Si nous approuvons la conduite présente de la France, force est de constater qu’elle est induite par un formidable « échec » : pendant quatre décennies, la France officielle et ses réseaux officieux ont géré les finances et l’armée ivoiriennes. L’image d’un pays en faillite, paupérisé, avec une armée décomposée, doit inciter l’hôte des négociations inter-ivoriennes à être modeste. Il pousse aujourd’hui à un pacte refondateur de la Côte d’Ivoire après avoir longtemps contrecarré l’émergence d’un État démocratique, et avoir ignoré depuis une décennie les signaux de dégradation rapide de ce pays. Il n’est peut-être pas trop tard pour bien faire, mais le passif est lourd.

· Pour cette raison, nous souhaitons que l’accompagnement de la crise ivoirienne soit aussi internationalisé que possible. La France devrait davantage et plus systématiquement impliquer les Nations-unies et les instances africaines.
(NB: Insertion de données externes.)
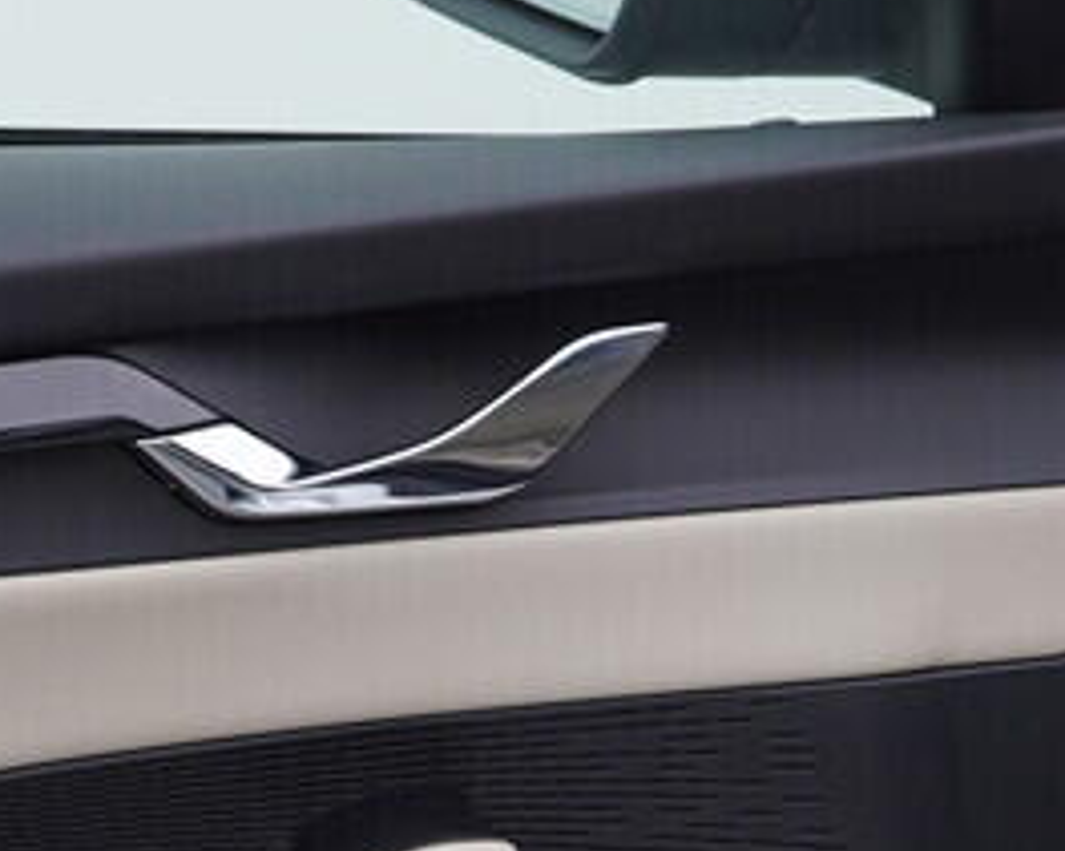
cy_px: 1119
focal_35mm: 131
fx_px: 4128
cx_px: -218
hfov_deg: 14.2
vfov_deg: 11.5
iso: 125
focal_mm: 24
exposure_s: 1/60
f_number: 3.5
La société civile française va s’employer de son côté à cette internationalisation, en saisissant entre autres l’opportunité offerte par le Forum social mondial de Porto Alegre. Nous allons de même continuer à favoriser les débats et le dialogue entre les Ivoiriens, tant ceux vivant dans le pays que ceux résidant en France. Et rappeler la détresse d’une part croissante de la population. Nous souhaitons que s’affirme davantage la société civile ivoirienne, pour faire valoir des préoccupations moins liées aux enjeux de pouvoir. Nous soutiendrons ses initiatives et sa recherche en matière de construction de la paix.
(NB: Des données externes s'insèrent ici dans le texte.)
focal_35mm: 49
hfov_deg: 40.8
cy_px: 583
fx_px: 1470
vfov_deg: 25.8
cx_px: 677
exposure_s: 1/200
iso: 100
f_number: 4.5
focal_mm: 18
Si nous approuvons beaucoup des points mis à l’ordre du jour de la négociation, comme la citoyenneté et le droit foncier, nous redoutons que les réformes constitutionnelles proposées au débat ne soient pas suffisantes : les parties en présence ont pour principal objectif d’obtenir un système électoral leur permettant de s’emparer du pouvoir. Dans le contexte ivoirien, où la partition ethnique a été exacerbée, l’actuel système présidentiel, inspiré de la Ve République française, ne peut qu’aboutir à la désignation d’un chef d’État perçu comme un accapareur potentiel par une majorité de la population. Cela ne pourrait que relancer les frustrations et les antagonismes. Il nous semble très difficile d’espérer une réconciliation sans la remise en cause d’un dispositif constitutionnel calqué sur le modèle français, à l’évidence inadapté à la situation ivoirienne.

Nous continuerons pour notre part à œuvrer pour la paix avec nos partenaires ivoiriens, et à exercer notre vigilance. Pour que la chance offerte par les négociations ouvertes en ce début 2003 ne débouche pas sur de cruelles déceptions.

Signataires : Agir Ensemble pour les Droits de l’Homme, Aircrige, Antenne Foi et Justice Afrique-Europe de Paris, CADTM-France, Cimade, Coordination Sud, Djembé, Frère des Hommes, Prévention génocides, Ritimo, Survie.